--- Start Selected text ---
*by Peter Routtier-Wone - Praxa*

**Introduction - The New Nulls**

Let me begin, as is customary with this topic, by apologising for dredging up such a hoary old saw. Nulls are ambiguous. They can represent any of four classes of meta information:

- TBA (to be advised)
- N/A (not applicable)
- UNK (unknown)
- DNC (do not care)

There is no way to determine which meaning is applicable. I have argued before that more than one meta-symbol is required - and that the classical, ambiguous null be outlawed - but I am no Chris Date or Ted Codd; nor did I offer a formal proof.

Nevertheless, I find it axiomatically self-evident that the
expression (*a* op *b*) where *op* is any comparative
operator cannot be determinate unless *a* and *b* are both
determinate. It follows thence that join-derived relations will also
be indeterminate, as a consequence of the indeterminacy of their join
condition.
--- End Selected text ---
- _Brief A_
In the listing, change "bounding box" to "coordinates" in the lines from the one with "Document page, 1241x1754 pixels." to the one with "picture [325, 170, 899, 1349]", and give back only those lines with nothing else altered.
--- Start Material for the task ---
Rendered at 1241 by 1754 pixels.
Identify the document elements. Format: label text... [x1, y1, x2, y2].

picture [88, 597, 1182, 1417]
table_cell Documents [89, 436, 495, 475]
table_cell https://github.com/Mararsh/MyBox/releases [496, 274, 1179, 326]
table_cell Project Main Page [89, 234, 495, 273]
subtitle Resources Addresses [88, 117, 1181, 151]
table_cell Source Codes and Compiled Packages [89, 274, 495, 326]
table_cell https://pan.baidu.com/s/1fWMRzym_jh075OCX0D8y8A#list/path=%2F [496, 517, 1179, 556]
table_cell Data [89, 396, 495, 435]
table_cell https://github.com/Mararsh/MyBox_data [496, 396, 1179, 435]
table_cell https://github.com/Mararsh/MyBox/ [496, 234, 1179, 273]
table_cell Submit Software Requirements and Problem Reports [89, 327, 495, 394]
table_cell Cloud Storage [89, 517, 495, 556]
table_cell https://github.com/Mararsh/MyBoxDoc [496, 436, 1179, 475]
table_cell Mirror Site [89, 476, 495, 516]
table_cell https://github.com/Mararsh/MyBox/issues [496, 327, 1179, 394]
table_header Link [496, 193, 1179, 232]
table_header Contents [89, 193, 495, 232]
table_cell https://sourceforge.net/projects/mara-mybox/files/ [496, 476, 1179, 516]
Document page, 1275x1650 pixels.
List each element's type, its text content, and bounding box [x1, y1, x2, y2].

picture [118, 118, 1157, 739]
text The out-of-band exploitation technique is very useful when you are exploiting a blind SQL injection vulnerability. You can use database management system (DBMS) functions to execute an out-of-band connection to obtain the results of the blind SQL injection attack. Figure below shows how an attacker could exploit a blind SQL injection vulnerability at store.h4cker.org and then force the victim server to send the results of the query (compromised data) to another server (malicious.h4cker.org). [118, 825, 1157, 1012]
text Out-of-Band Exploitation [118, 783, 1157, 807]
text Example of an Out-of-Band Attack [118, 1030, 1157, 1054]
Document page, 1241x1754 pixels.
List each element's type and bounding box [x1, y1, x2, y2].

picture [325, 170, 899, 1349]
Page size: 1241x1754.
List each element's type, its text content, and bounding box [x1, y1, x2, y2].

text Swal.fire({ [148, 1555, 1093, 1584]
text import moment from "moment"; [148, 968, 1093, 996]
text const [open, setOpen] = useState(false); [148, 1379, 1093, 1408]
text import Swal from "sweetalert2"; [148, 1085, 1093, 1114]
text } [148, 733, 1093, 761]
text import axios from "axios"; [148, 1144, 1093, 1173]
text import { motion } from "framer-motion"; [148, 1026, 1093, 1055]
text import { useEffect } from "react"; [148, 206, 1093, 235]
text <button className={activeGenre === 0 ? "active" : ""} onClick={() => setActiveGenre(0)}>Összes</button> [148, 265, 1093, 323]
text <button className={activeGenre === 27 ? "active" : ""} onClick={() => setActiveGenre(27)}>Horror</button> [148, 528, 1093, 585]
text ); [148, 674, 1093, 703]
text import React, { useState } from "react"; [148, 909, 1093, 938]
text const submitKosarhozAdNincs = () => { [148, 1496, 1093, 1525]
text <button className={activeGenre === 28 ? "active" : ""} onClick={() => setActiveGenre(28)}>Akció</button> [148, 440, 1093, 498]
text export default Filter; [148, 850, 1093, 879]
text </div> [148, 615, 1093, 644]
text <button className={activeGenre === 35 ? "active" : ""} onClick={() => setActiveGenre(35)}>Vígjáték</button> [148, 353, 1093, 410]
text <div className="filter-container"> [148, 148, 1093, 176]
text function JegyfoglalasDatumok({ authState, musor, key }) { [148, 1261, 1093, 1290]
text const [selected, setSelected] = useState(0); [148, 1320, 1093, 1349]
--- End Material for the task ---
- _Brief B_
Reproduce the article on nulls word for word from "Let me begin, as" to "N/A (not applicable)".

- _Task output A_
Document page, 1241x1754 pixels.
List each element's type and coordinates [x1, y1, x2, y2].

picture [325, 170, 899, 1349]

- _Task output B_
Let me begin, as is customary with this topic, by apologising for dredging up such a hoary old saw. Nulls are ambiguous. They can represent any of four classes of meta information:

- TBA (to be advised)
- N/A (not applicable)